• 任务内容
这段关于ELISA试验常见问题的节选在“洗板”一项下列出了几条可能原因,请逐条写出。

• 节选

ELISA试验是目前临床实验科研实验中常用也是使用多的一种试验,它以灵敏度较高、特异性较好的特点获得众多实验者的认可,但在操作中的各个环节对试验的检测效果影响却很大,如果稍不注意,就有可能导致显色不全、花板等结果。
本文中就为大家讲述一下ELISA试验中常见问题及解决方法
1、洗板
可能原因:
(1) 采用手工洗板,孔与孔之间液体交叉。
(2) 采用半自动洗板机洗板时,洗液量不足,导致洗板不彻底;洗板针堵塞,抽吸不完全;洗板不畅,导致洗板效果差。
(3) 反应板过多造成洗板等待时间长。

• 所给材料
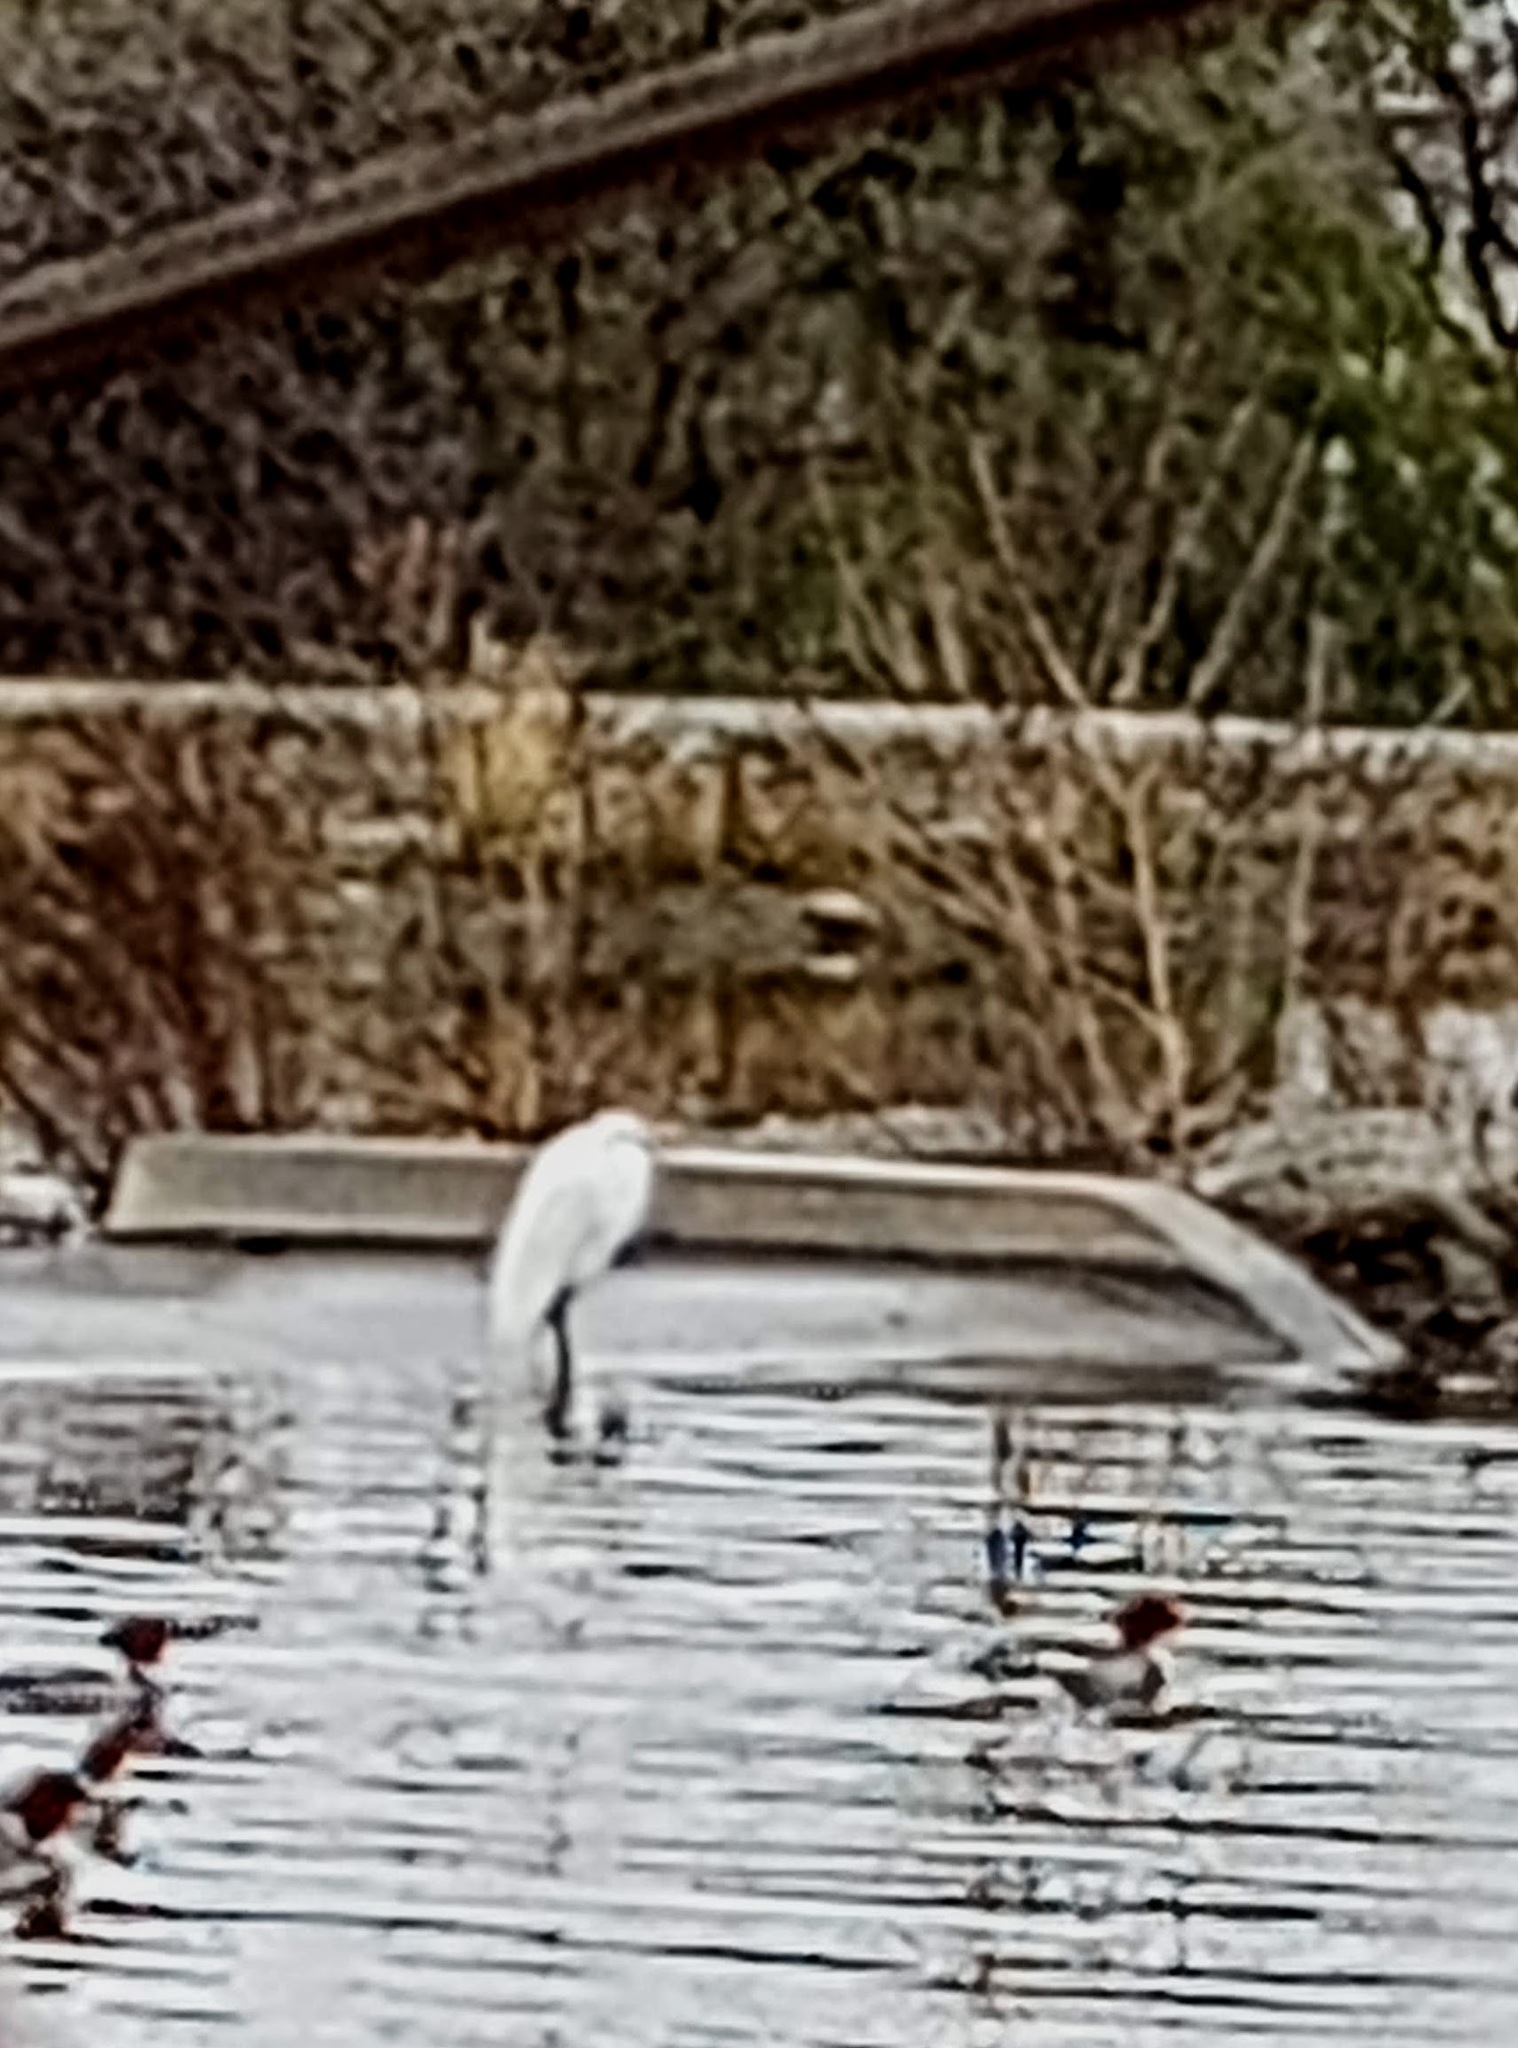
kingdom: Animalia
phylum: Chordata
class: Aves
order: Pelecaniformes
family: Ardeidae
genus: Ardea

• 练习结果
(1) 采用手工洗板,孔与孔之间液体交叉。
(2) 采用半自动洗板机洗板时,洗液量不足,导致洗板不彻底;洗板针堵塞,抽吸不完全;洗板不畅,导致洗板效果差。
(3) 反应板过多造成洗板等待时间长。